Total Expected Time $=\frac{1}{5}*3 + \frac{4}{5}*10.5 = 9$ minutes.

Number of Rounds Solution:  My initial computation of the number of rounds was actually correct–despite the comment from “P” in my last post–but I think the explanation could have been clearer.  I’ll try again.

One round is obviously required for the first choice, and in the $\frac{4}{5}$ chance the siblings don’t match, let N be the average number of rounds remaining.  In Stage 2, there’s a $\frac{1}{5}$ chance the trial will end with the next choice, and a $\frac{4}{5}$ chance there will still be N rounds remaining.  This second situation is correct because both the no time added and time added possibilities combine to reset Table 2 with a combined probability of $\frac{4}{5}$.  As before, I invoke self-similarity to find N.

$N = \frac{1}{5}*1 + \frac{4}{5}*N \longrightarrow N=5$

Therefore, the expected number of rounds is $\frac{1}{5}*1 + \frac{4}{5}*5 = 4.2$ rounds.

It would be cool if someone could confirm this prediction by simulation.

CONCLUSION:

I corrected my work and found the exact solution proposed by others and simulated by Steve!   Even better, I have shown my approach works and, while notably less elegant, one could solve this expected value problem by invoking the definition of expected value.

Best of all, I learned from a mistake and didn’t give up on a problem.  Now that’s the real lesson I hope all of my students get.

Happy New Year, everyone!

## Great Probability Problems

UPDATE:  Unfortunately, there are a couple errors in my computations below that I found after this post went live.  In my next post, Mistakes are Good, I fix those errors and reflect on the process of learning from them.

ORIGINAL POST:

A post last week to the AP Statistics Teacher Community by David Bock alerted me to the new weekly Puzzler by Nate Silver’s new Web site, http://fivethirtyeight.com/.  As David noted, with their focus on probability, this new feature offers some great possibilities for AP Statistics probability and simulation.

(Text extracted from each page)
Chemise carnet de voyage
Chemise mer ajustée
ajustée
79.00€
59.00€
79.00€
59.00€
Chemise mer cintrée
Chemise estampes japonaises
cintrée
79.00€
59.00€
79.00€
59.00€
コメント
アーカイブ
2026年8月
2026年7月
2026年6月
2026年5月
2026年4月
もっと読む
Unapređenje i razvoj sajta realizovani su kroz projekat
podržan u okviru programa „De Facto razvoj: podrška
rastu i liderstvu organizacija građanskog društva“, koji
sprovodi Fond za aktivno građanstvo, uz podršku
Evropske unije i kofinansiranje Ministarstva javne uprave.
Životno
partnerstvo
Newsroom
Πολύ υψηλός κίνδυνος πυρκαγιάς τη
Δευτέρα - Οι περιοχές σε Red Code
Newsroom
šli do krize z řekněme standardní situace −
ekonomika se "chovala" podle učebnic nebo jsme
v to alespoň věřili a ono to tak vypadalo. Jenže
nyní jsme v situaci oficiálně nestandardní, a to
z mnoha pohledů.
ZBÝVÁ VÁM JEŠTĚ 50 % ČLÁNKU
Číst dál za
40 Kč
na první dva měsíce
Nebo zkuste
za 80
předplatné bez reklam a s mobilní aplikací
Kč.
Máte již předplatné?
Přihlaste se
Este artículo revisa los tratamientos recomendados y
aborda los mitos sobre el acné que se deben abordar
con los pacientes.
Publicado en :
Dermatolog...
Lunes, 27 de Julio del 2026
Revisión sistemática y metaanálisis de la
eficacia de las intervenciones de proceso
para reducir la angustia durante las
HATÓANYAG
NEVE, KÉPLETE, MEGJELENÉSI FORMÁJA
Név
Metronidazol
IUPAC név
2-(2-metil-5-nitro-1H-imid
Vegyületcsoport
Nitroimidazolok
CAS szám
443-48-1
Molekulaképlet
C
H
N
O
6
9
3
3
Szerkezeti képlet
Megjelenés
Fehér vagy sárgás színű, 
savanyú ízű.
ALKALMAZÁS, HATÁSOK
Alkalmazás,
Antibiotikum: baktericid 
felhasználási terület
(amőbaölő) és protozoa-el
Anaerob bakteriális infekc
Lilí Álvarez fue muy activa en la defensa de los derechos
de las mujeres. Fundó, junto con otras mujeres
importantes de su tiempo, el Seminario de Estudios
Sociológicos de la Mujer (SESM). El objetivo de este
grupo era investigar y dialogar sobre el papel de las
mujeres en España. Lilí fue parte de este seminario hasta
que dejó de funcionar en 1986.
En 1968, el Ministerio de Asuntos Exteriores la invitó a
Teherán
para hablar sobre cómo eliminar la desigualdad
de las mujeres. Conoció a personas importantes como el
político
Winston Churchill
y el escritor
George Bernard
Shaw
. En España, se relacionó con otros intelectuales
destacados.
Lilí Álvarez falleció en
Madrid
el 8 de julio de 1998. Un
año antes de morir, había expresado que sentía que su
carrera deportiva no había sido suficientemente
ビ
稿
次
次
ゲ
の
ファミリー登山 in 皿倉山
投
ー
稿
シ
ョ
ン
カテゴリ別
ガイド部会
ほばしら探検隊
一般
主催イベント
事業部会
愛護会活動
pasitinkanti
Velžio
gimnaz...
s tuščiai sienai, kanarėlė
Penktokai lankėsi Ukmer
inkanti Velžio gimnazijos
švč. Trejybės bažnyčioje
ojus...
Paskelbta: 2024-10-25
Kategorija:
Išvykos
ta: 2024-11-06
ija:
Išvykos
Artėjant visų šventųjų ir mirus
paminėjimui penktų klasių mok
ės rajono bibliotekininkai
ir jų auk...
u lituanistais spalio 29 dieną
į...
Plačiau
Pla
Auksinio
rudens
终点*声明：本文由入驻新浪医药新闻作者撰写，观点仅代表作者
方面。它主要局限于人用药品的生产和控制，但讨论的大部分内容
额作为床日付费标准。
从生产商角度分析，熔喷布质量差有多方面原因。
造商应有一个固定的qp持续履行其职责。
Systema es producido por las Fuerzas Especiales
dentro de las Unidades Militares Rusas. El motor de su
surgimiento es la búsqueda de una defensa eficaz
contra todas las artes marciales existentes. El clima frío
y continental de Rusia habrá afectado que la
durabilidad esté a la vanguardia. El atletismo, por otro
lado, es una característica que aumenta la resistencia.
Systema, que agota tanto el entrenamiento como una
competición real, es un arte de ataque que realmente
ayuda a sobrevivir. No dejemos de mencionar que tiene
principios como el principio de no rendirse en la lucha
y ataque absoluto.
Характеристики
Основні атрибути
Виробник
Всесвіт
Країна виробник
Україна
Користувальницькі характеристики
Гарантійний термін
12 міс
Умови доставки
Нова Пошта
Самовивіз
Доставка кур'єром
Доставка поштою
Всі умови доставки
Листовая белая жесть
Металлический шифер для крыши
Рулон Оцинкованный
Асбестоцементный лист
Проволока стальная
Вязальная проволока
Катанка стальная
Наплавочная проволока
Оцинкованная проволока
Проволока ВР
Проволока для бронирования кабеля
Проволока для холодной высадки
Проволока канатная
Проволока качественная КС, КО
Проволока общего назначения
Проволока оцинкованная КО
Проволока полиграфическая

ACTIVITY LIST:
A: Answer these questions from the probability post:
(i) What total expected time, in minutes, does the post give?
(ii) What expected number of rounds does the post arrive at?
(iii) Whose post to the AP Statistics Teacher Community pointed the writer to the new weekly Puzzler?
B: Continue the probability post from its last sentence.
These lines have nothing to do with the probability post.

REPLIES:
A:
(i) 9 minutes
(ii) 4.2 rounds
(iii) David Bock's

B:
I describe below FiveThirtyEight’s first three Puzzlers along with a potential solution to the last one.  If you’re searching for some great problems for your classes or challenges for some, try these out!

THE FIRST THREE PUZZLERS:

The first Puzzler asked a variation on a great engineering question:

You work for a tech firm developing the newest smartphone that supposedly can survive falls from great heights. Your firm wants to advertise the maximum height from which the phone can be dropped without breaking.

You are given two of the smartphones and access to a 100-story tower from which you can drop either phone from whatever story you want. If it doesn’t break when it falls, you can retrieve it and use it for future drops. But if it breaks, you don’t get a replacement phone.

Using the two phones, what is the minimum number of drops you need to ensure that you can determine exactly the highest story from which a dropped phone does not break? (Assume you know that it breaks when dropped from the very top.) What if, instead, the tower were 1,000 stories high?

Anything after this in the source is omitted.